Task directions -> In the entries below, the lines from the one with "thumb mcp: (728, 441)" through the one with "index dip: (1017, 170)" are to be copied exactly; both ends count.

Supplied records ->
● ● ● ●
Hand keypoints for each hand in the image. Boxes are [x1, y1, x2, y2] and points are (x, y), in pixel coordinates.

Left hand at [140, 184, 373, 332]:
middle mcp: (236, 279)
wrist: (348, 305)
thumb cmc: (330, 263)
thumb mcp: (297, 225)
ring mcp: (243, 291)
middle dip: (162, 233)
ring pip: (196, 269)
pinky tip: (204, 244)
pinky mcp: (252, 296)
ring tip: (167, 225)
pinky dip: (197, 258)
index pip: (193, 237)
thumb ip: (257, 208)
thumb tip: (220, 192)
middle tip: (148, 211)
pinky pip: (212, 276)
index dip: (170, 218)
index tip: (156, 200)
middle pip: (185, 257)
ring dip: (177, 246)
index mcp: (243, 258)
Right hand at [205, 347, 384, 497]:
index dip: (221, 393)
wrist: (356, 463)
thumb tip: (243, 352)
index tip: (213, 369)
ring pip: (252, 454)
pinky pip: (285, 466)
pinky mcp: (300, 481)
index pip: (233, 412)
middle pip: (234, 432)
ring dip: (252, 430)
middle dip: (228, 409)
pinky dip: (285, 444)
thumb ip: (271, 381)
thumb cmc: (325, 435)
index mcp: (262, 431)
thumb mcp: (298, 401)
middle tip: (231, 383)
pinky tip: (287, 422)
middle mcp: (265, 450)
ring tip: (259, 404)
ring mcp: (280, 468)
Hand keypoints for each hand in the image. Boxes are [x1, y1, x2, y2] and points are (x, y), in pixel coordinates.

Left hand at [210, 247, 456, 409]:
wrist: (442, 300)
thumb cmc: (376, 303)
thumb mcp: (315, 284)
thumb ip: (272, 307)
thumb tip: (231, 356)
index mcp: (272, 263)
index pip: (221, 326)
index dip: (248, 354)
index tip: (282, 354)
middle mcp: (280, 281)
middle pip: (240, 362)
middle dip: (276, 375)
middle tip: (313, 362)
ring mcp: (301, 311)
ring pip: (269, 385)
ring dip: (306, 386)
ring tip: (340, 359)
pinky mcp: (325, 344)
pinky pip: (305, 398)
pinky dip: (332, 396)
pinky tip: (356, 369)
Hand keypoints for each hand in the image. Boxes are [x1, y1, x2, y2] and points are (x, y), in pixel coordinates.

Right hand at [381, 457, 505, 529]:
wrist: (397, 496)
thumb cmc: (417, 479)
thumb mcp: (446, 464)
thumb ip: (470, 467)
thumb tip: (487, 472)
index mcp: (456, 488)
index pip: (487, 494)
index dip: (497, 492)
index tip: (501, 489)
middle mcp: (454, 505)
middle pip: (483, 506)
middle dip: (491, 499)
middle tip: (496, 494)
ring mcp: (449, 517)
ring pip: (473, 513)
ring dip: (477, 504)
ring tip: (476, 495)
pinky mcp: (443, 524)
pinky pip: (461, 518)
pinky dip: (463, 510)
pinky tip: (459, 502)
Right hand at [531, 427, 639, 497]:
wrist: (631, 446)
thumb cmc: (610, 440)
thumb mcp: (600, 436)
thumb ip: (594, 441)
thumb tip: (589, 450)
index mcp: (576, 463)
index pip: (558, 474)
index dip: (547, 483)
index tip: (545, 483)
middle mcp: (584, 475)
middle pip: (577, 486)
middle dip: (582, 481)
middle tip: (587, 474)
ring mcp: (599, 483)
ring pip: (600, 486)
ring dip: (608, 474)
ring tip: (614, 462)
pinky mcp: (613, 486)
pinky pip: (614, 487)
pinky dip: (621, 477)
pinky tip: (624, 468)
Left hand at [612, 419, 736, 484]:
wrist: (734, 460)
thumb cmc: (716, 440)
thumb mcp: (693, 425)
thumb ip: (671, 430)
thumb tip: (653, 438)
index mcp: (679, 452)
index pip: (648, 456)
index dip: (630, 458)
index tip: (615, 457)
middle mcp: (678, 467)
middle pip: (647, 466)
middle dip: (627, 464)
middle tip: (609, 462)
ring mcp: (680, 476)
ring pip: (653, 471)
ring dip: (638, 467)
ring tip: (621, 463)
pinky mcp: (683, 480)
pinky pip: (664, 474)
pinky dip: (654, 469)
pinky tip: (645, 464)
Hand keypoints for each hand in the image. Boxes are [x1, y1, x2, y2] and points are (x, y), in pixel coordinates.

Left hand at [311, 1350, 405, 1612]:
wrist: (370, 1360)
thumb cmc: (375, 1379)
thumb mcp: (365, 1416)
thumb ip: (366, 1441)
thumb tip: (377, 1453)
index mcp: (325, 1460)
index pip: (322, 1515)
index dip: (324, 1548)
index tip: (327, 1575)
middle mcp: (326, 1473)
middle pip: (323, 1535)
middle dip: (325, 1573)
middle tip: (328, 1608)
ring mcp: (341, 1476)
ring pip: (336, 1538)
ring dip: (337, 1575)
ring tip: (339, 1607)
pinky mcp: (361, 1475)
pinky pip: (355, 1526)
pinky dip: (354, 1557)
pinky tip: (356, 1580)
● ● ● ●
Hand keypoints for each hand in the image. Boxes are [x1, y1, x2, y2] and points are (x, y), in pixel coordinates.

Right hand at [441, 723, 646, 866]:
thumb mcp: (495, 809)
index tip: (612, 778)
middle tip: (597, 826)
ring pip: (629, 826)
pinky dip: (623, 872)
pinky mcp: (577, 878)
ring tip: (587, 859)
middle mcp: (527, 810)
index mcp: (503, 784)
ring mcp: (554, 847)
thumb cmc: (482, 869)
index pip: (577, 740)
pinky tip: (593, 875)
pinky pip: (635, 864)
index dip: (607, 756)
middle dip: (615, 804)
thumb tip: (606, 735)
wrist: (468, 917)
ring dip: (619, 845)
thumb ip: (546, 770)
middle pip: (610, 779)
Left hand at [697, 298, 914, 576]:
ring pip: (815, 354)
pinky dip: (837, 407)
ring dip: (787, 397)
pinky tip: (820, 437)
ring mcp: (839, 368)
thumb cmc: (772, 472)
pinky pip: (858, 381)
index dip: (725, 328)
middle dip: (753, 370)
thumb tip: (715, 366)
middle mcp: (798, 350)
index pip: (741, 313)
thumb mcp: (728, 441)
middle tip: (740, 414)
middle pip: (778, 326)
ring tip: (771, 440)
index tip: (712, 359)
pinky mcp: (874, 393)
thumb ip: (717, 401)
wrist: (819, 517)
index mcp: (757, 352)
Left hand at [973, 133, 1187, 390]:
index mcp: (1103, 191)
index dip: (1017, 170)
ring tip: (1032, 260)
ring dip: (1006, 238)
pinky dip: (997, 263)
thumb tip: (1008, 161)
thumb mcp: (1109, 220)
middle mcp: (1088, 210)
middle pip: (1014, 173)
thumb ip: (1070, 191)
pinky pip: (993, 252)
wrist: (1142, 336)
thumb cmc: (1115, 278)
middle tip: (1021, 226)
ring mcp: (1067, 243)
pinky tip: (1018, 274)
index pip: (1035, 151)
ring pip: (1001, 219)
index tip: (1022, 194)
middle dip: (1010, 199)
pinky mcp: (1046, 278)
● ● ● ●
Written response ->
thumb mcp: (728, 441)
middle tip: (740, 414)
middle pip: (778, 326)
ring tip: (771, 440)
index tip: (712, 359)
pinky mcp: (874, 393)
thumb ip: (717, 401)
wrist: (819, 517)
index mcp: (757, 352)
Left hand at [973, 133, 1187, 390]:
index mcp: (1103, 191)
index dip: (1017, 170)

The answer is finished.